(Beginning of Text)
We hummed over hundreds of thousands of slabs of grey, jointed pavement, tires hissing and skating across the gaps.
Cyrus slept soundly the whole way.
Baby snores puffed up every few minutes. Lola’s excited panting broke in time with the skipping of tires on the concrete highway. The two adults listened with brows low and serious, enthralled by the spoken moments and charmed by what sneaked between the words.
Sioux Falls, South Dakota is a vibrant city of maybe 200,000, threaded along the cascades of the Big Sioux River.
In anticipation of our family adventure, we packed a blanket, bottled up some water, and threw together a lunch spread to tide us over as we explored South Dakota’s most populous city.
The night before, I fired up our charcoal kettle grill and set out to cook up a savory dish of quartered sweet potato “fries” (though had I only gotten my hands on the dayum-big, super-colossal kinds featured on Littlesundog) for the trip. Typically, I’ve pan fried these after parboiling them to a firm-but-not-woody consistency – but I hadn’t tried pan frying them over hot coals. The idea was to replicate the maduros (fried plantain) Kel and I used to order at one of our favorite cozy corner places in the Northeast, Zafra in Hoboken, NJ.
Sadly, we didn’t pack along ingredients to make Zafra’s house special white sangria. Our loss. But really, folks.
The soft, mealy fruit, glazed a pipestone red with a ceremonial streak of char down the center – this form carries within it the heavy dampness of summer evenings, a sliver of pure convection orange as dusk sunshafts…as fiery coals inviting beneath waves of tear-wicking heat.
Crackling in the densely packed pan, each parcel was drizzled with an admixture of olive oil and whiskey smoked demerera sugar, rubbed with a 50/50 blend of sea salt and ground black pepper, then carefully enveloped in non-stick foil for the crucible to come.
(End of Text)
- [Work to complete] Could you resume the passage about the family trip to Sioux Falls and the grilled sweet potatoes, picking up right after its last sentence?
(Beginning of Information shown)
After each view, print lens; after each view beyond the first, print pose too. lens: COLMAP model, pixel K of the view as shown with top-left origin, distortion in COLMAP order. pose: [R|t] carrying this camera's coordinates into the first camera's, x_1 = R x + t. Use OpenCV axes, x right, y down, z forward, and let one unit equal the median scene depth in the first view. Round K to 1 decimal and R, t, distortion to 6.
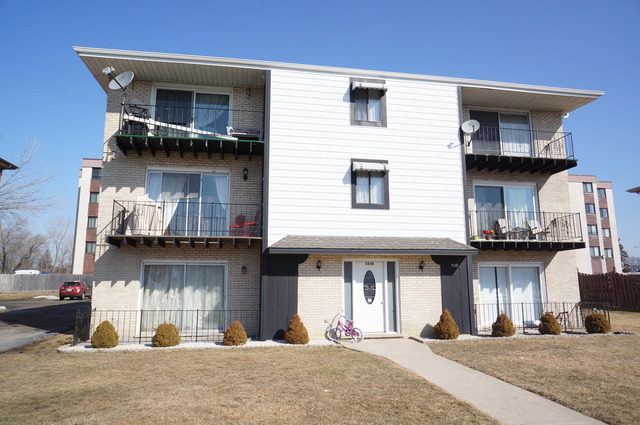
(End of Information shown)
- [Your response]
After cooking each spear in the pan, I gingerly pried off the searing hot aluminum foil jackets, taking care to burn only the most receptive tips of the laziest fingers. Now fiery beady with sugar and hot oil, I navigated my cooking surface by radiance only – the sun had set, solar lanterns became suddenly plump with chilly October colors.
Eyelids stinging with the force and thermal expression of the grill at full-blast, I guided each sweet potato onto the gridiron. Sear lines accomplished, each oil burnished piece was removed from the fire back to the steel pan, cooling in a pan of lukewarm water on a folding end table. A few of the bigger pieces stayed in their foil wraps until the desired consistency tested positive by fork tine.
I retreated to the kitchen, light-blinded, breath rapidly cooling as I waded through the thinning fall night air. There, the flavorwork began. Supple skin of fresh key lime was threshed through a grater. Black pepper, crudely ground, was lashed on the succulent fruit. I sprinkled some Tuco Sibarita seasoning over the sweet potatoes, too – this is a Peruvian spice blend that has a deeper, nervier flavor profile than paprika, and brought a tenebristic note to the spice level, perfectly complimenting the black-crisped edges of the meat.
To keep the sweetness in check, the briny complexities of homemade Bulgarian hardcheese were called into play.
The prior weekend, Kel, Cy, and I wandered about Lincoln’s historic Haymarket district to try some of the fresh produce available at the farmer’s market, which was slated to wrap for the season within a week or two. I wish I had remembered the vendor’s name or moniker – I’d drop them a line here to thank them for giving this dish its characteristic kick.
I’ll keep digging in the meantime.
Rough crumbles of the Balkan cheese were tumbled into place like upturned plinths on the warm sweet potato quarters. Handfuls of freshly torn cilantro topped off the presentation.
(Not quite sure what could serve as a substitute for cilantro, should the reader have an aversion to the herb.)
We spent the day at Falls Park, climbing through abandoned quartzite mines and taking in the crisp 55-degree air. This unassuming city, Sioux Falls, is like Lincoln and countless other small cities nestled in their regional interiors – inland melting pots, where refugees and immigrants from less fortunate bread baskets come to be absorbed into new, rushing streams of American society.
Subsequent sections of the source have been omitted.